(Evangelho: Jo 13:21-33, 36-38. Seguir-Me-eis mais tarde)
Antigamente, eu costumava tirar alguns dias para ir de carro até Monte Oliveto, a minha casa-mãe monástica, na Toscânia. Era uma viagem solitária, pelas boas estradas francesas. Quando chegávamos à fronteira italiana, porém, começava uma infindável série de túneis longos e curtos, demasiado estreitos para o tráfego moderno e cheios de condutores loucos.
Os túneis não eram tão belos com o resto do caminho. Engoliam-nos na escuridão e depois expeliam-nos para a encandeante luminosidade do sol mediterrânico. Não havia qualquer previsibilidade: alguns duravam quilómetros, outros algumas centenas de metros. Lembrei-me disto quando ontem estava a escrever sobre o desagradável Ano da Covid com que ainda estamos a lutar.

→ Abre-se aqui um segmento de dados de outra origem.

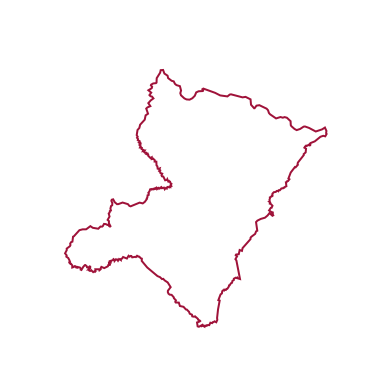 Wang Sombun, Sa Kaeo, Thailand (orthographic projection), rotated 130°
{"feature_id": "78962969B89607017524872", "entity_name": "Wang Sombun", "entity_type": "district", "adm_level": 2, "iso_a3": "THA", "parent_name": "Thailand", "parent_adm1": "Sa Kaeo", "projection": "orthographic", "projection_center": [102.173, 13.36], "detail": "fine", "context": "isolated", "style": "outline", "palette": "rose", "viewbox_px": 384, "rotation_deg": 130, "n_neighbors": 0, "source": "geoboundaries", "source_scale": "gbopen_adm2", "svg_char_len": 6091}
<svg xmlns="http://www.w3.org/2000/svg" viewBox="0 0 384 384"><g transform="rotate(130 192 192)"><path d="M118.8,294.3L121.1,293.1L127.5,292.2L131.0,289.5L131.8,289.6L133.8,291.5L136.0,292.3L136.7,292.1L137.0,290.2L138.4,289.6L142.1,290.8L142.1,287.1L145.1,286.9L145.3,285.4L144.6,283.9L145.1,281.7L148.4,282.5L152.0,282.6L153.0,279.1L155.8,280.5L157.5,280.7L160.3,276.0L163.1,276.8L167.0,274.7L173.8,275.0L176.8,273.5L179.5,273.6L184.0,270.9L184.6,269.1L185.8,269.0L186.1,267.4L187.2,266.8L186.7,265.0L187.3,264.6L187.3,263.9L188.2,264.3L188.2,262.3L188.8,262.4L188.8,263.0L189.3,262.8L189.9,262.3L189.9,260.7L191.4,260.4L190.5,258.8L191.5,258.2L191.0,256.2L192.2,255.9L190.8,254.8L192.1,254.5L192.2,253.2L191.4,252.4L191.8,251.6L191.0,250.8L191.2,250.4L192.1,250.8L191.7,249.4L192.4,248.8L192.7,245.7L191.3,245.2L192.7,244.0L192.2,243.6L191.6,244.1L191.4,243.6L191.6,240.9L192.7,240.2L191.7,238.8L194.4,236.3L194.6,235.0L196.2,233.3L195.8,232.5L194.7,231.9L195.7,231.5L195.8,230.4L197.1,230.6L197.2,229.0L197.8,228.3L197.1,226.6L198.8,226.1L199.3,225.1L198.6,223.9L200.3,220.1L198.8,218.9L198.1,219.1L199.2,216.9L198.4,216.6L198.7,216.0L198.2,215.4L199.0,214.2L199.0,213.0L200.3,212.9L200.7,211.7L201.6,212.3L202.1,211.8L202.4,212.6L203.0,212.3L203.9,214.0L204.6,213.8L205.2,214.3L205.7,213.7L206.3,214.8L207.4,214.7L206.7,216.3L208.2,217.3L208.0,218.4L208.8,218.3L208.9,219.0L210.2,219.0L210.4,220.3L211.4,220.2L211.4,221.2L212.2,221.0L211.8,222.1L212.8,222.1L212.8,222.7L213.4,223.0L213.9,222.6L214.8,223.3L214.7,223.9L216.0,224.4L215.9,225.1L216.9,225.8L218.9,225.0L220.7,224.9L220.9,224.2L222.1,223.3L223.1,223.9L224.9,222.7L226.0,222.6L226.2,222.1L229.8,221.8L232.4,222.4L233.8,225.3L242.4,229.8L242.9,231.0L242.5,233.3L244.7,238.4L248.7,240.7L249.5,241.6L249.5,244.6L248.3,247.7L249.5,248.5L250.6,248.1L251.7,245.9L253.5,244.6L254.8,245.0L257.2,243.8L258.3,242.2L259.4,242.7L260.6,241.9L262.0,242.0L263.8,239.4L267.6,238.7L267.7,236.9L269.3,235.6L270.6,232.5L271.2,232.6L271.4,233.4L270.9,235.1L271.6,235.6L272.0,237.4L273.0,238.9L275.4,238.4L276.3,238.6L277.3,239.9L280.4,240.2L283.2,245.0L283.5,247.9L288.6,249.1L290.8,251.7L293.6,253.7L301.8,254.0L302.7,254.4L306.9,251.7L308.3,252.4L309.9,252.1L310.8,251.0L312.0,250.7L315.9,251.6L317.0,250.6L320.6,249.8L321.1,247.3L322.3,246.7L322.1,244.4L323.1,242.0L324.0,240.4L324.8,240.8L325.1,240.2L325.2,238.7L324.8,238.3L325.2,236.5L326.8,235.2L325.3,234.3L324.3,234.3L323.9,233.7L324.3,232.2L323.7,231.2L323.1,231.7L321.9,229.3L322.2,227.7L323.0,227.4L322.8,226.6L319.2,227.2L316.9,227.1L316.5,226.7L316.6,224.7L317.2,224.0L317.0,223.3L316.5,222.8L314.8,222.6L314.6,222.0L315.8,221.0L318.0,221.4L317.7,221.0L318.2,220.5L318.2,219.8L317.6,219.0L316.7,218.9L316.9,216.2L315.5,215.8L315.5,215.0L314.7,214.9L313.3,216.4L310.9,213.5L311.5,212.6L309.8,212.3L308.7,213.1L307.6,213.3L306.7,210.3L303.0,208.7L301.8,209.2L300.7,208.1L300.0,208.4L300.4,209.4L299.4,210.3L298.7,209.8L297.9,210.6L297.4,210.3L297.6,209.3L296.6,209.8L295.0,208.8L293.9,209.0L293.8,208.0L294.6,207.0L292.4,207.0L292.2,206.0L291.8,205.8L292.2,204.5L290.2,204.8L289.9,202.8L289.2,203.5L288.0,202.8L286.1,203.0L284.8,199.1L281.6,199.6L281.6,198.2L280.4,197.9L280.0,197.3L280.5,195.8L278.0,193.7L277.9,193.1L276.7,192.8L275.4,193.5L276.0,193.0L276.0,191.5L275.4,190.8L275.7,188.7L275.3,187.6L277.1,186.2L278.6,177.8L278.6,164.4L277.8,161.8L278.0,159.0L277.0,158.2L277.3,156.2L276.9,152.5L278.6,147.2L283.1,147.0L284.2,146.2L285.0,144.7L285.0,143.2L283.9,141.5L284.1,140.1L284.4,138.2L285.0,137.6L285.3,134.7L286.9,134.2L287.1,133.4L285.2,131.0L287.1,128.0L285.4,124.7L285.9,121.2L285.4,120.4L285.7,117.2L286.7,115.5L286.0,113.2L287.1,111.9L286.6,110.8L285.3,109.7L285.6,108.9L285.3,108.5L285.4,105.9L285.9,105.3L285.5,103.4L285.6,102.8L286.3,102.9L288.7,104.3L291.3,101.3L290.8,100.1L287.5,98.8L288.3,98.2L287.5,97.7L287.2,96.2L286.6,96.8L286.2,95.6L285.0,95.4L285.0,94.7L283.8,94.4L282.9,93.2L280.3,93.9L279.5,92.3L278.4,92.4L278.0,91.9L276.6,91.6L276.2,89.7L273.7,90.4L272.4,91.8L265.2,96.6L257.4,101.0L257.9,102.3L252.1,104.3L250.5,103.9L248.5,105.1L247.2,104.9L246.8,104.1L246.0,104.5L245.3,103.1L244.1,103.3L243.5,102.7L240.8,103.0L239.7,103.6L239.2,103.2L236.9,103.5L235.8,103.0L234.1,103.9L232.5,103.4L231.5,104.2L229.5,103.4L229.2,102.5L228.4,102.3L228.7,101.4L227.8,99.3L215.9,114.0L215.5,115.6L212.4,116.1L212.3,117.9L211.5,118.0L209.6,116.2L205.8,118.2L205.0,115.9L202.4,117.2L190.5,116.9L189.5,117.7L188.3,117.8L183.5,116.7L181.0,117.6L179.7,117.1L173.9,123.6L171.9,123.5L168.4,122.0L164.8,119.6L161.5,119.0L158.4,119.1L158.5,115.1L157.6,114.8L156.7,117.0L156.4,117.2L155.9,116.8L155.7,117.1L156.3,118.2L156.6,121.1L153.5,121.5L152.9,120.9L150.8,121.5L150.5,123.7L150.9,124.9L149.8,125.3L149.8,126.6L149.3,126.3L148.1,127.7L146.9,128.1L146.1,128.9L143.6,127.9L143.3,128.5L142.8,128.2L141.6,129.3L139.6,129.2L138.1,127.9L136.8,127.8L135.9,127.0L135.9,126.4L134.7,126.6L134.1,125.8L131.8,125.8L130.6,124.6L129.9,124.7L129.3,124.0L128.4,124.1L126.9,123.4L124.3,126.2L124.0,125.8L122.6,126.1L121.9,125.5L119.6,125.6L119.7,126.8L113.6,128.9L106.7,129.2L106.5,128.5L103.1,128.4L102.9,129.0L101.4,129.8L91.9,130.1L91.2,130.8L88.6,130.4L85.5,132.5L85.8,134.4L84.6,134.6L83.1,134.4L83.0,133.7L80.9,133.0L80.6,132.6L80.8,132.0L80.2,131.5L79.5,131.9L79.4,132.7L78.4,132.7L74.3,130.5L67.1,129.1L64.6,127.6L63.7,125.7L61.0,126.2L60.7,127.1L58.8,128.3L57.2,131.6L60.4,132.6L66.1,136.1L67.7,143.6L69.2,147.6L70.2,148.5L74.2,149.7L77.3,151.6L77.8,154.0L77.7,158.2L77.3,159.3L74.4,162.0L74.1,167.0L75.1,169.2L76.7,170.2L77.7,172.4L81.6,174.9L82.3,182.2L82.0,183.9L80.5,186.3L80.2,188.4L82.2,196.2L84.4,198.1L87.6,197.9L87.9,198.2L87.2,202.9L83.4,206.7L84.7,212.1L87.0,214.1L92.1,224.9L93.1,225.7L96.0,226.3L99.9,232.5L101.2,238.1L105.5,249.8L106.6,250.1L107.0,248.8L107.7,248.6L110.6,251.7L113.0,252.8L116.5,251.7L120.0,252.0L122.8,253.2L124.6,255.7L125.2,258.0L125.0,262.6L123.8,264.5L121.3,265.6L118.7,269.3L120.1,272.6L120.1,274.6L119.0,277.1L119.9,279.1L120.1,283.5L118.6,285.5L119.0,289.3L117.1,292.6L118.8,294.3Z" fill="none" stroke="#9f1239" stroke-width="2"/></g></svg>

Falamos dele como “a crise”, esquecendo as outras crises com que não conseguíamos lidar antes da Covid e que ainda estão à espera: as alterações climáticas, a democracia, a globalização, a crise de sentido que está na base dos vícios e aos sistemáticos abusos de todos os tipos.

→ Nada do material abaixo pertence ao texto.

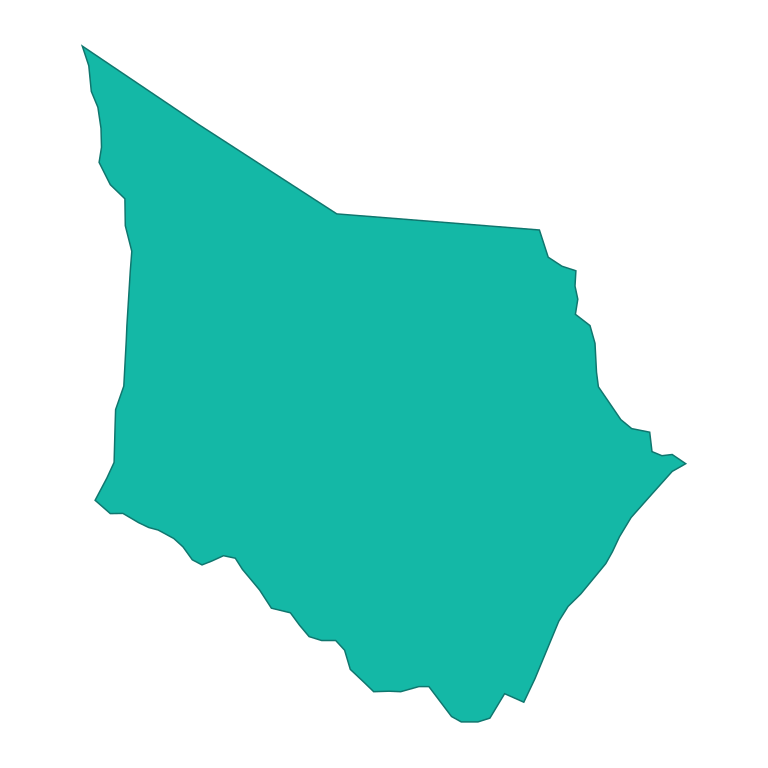 outline of Itajá, Rio Grande do Norte, Brazil
{"feature_id": "56859067B91180635159801", "entity_name": "Itajá", "entity_type": "district", "adm_level": 2, "iso_a3": "BRA", "parent_name": "Brazil", "parent_adm1": "Rio Grande do Norte", "projection": "equal_earth", "projection_center": [-36.809, -5.683], "detail": "fine", "context": "isolated", "style": "filled", "palette": "teal", "viewbox_px": 768, "rotation_deg": 0, "n_neighbors": 0, "source": "geoboundaries", "source_scale": "gbopen_adm2", "svg_char_len": 1166}
<svg xmlns="http://www.w3.org/2000/svg" viewBox="0 0 768 768"><path d="M95.1,500.3L110.3,513.6L122.9,513.4L138.5,522.6L148.7,527.5L158.1,530.0L173.8,538.5L183.0,546.9L192.3,559.8L202.0,564.9L211.9,561.0L223.5,555.7L235.3,558.2L242.5,569.5L251.3,580.0L259.6,590.0L271.4,608.2L290.4,612.8L299.6,625.3L309.1,636.6L321.6,640.5L335.7,640.5L344.6,650.2L350.3,669.4L363.7,682.0L373.7,691.7L389.0,691.2L400.7,691.7L418.8,686.6L428.9,686.6L451.5,716.5L461.2,721.9L478.0,721.9L489.9,718.1L504.6,693.7L523.8,702.2L535.0,678.6L558.8,621.2L568.1,606.4L580.9,593.8L605.8,563.6L612.4,551.8L619.5,536.7L631.1,517.5L651.6,494.4L672.2,471.4L685.7,463.7L672.2,454.5L661.9,455.7L652.0,451.6L649.7,432.2L631.7,428.6L620.8,419.6L610.5,404.5L598.4,386.8L596.5,372.2L595.0,343.3L590.0,325.6L575.4,314.3L577.8,299.2L575.0,286.1L575.9,270.8L561.9,266.2L548.2,257.2L539.4,230.0L336.8,213.9L198.6,124.5L82.3,46.1L88.8,65.8L91.3,91.4L97.9,107.3L101.0,128.3L101.5,147.3L99.1,162.4L110.3,184.7L124.9,198.8L125.3,225.7L131.8,251.3L130.3,270.8L126.9,325.6L126.3,339.9L123.8,386.1L115.6,409.6L115.1,425.5L114.1,462.4L106.9,478.0L95.1,500.3Z" fill="#14b8a6" stroke="#0f766e" stroke-width="1.5"/></svg>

“Oh, não”, podem pensar, “não será isso tudo. Porque é que, em vez disso, não diz alguma coisa agradável sobre a Páscoa?” Concordo e vou tentar. Mas as boas notícias da Páscoa não irão penetrar em nós se não compreendermos aquilo por que estamos a passar nos túneis da nossa mente. A Ressurreição vem só depois da morte, não como um sedativo para a dor de morrer.
Seria uma absurda subestimação dizer que a Crucifixão foi uma crise na vida de Jesus. A morte não é apenas uma crise. É um fim. Seja qual for a fé e a esperança que possamos ter, um fim tem todos os sinais de finalidade. Perguntem a qualquer pessoa, até mesmo um crente, que tenha perdido um ser querido. É uma experiência inenarrável e indescritível: aquilo a que Hamlet chamava o “país oculto de cujas fronteiras nenhum viajante regressa”. Como é que podemos falar com verdade de algum lugar que ainda não visitámos?
A crise pode fazer-nos ficar deprimidos. Mas a morte é mais do que isso. Pode parecer estranho, mas é mais fácil encontrar a verdadeira esperança na experiência da morte do que a lidar com a crise. Isto é assim porque, na morte, todas as imagens daquilo por que esperamos perecem também no seu escuro túnel. A esperança nasce apenas da morte das esperanças. Por isso, mal reconhecemos a real esperança quando ela chega, tal como os discípulos não reconheceram o Jesus ressuscitado quando Ele regressou para se mostrar a uma nova luz. Compreensivelmente, eles tinham desistido. Estavam ou a fugir ou a regressar às suas redes de pesca. A esperança só aparece depois de esgotadas as falsas esperanças e quando todas as tentativas de negar a realidade fracassaram. A esperança real faz parte da ressurreição, a luz depois da escuridão, a vida depois da morte.
O termo místico para isto é “a noite escura”. Como nos túneis da auto-estrada, a noite escura é impenetrável. Não conseguimos ver para além do fim; e a infindável entrada e saída dos túneis desgasta a nossa fé e até aquilo que pensámos que era a nossa capacidade para a esperança.
“Meu Deus, Meu Deus, porque Me abandonaste?” Este é o ponto de não retorno; mas é também o ponto de retorno.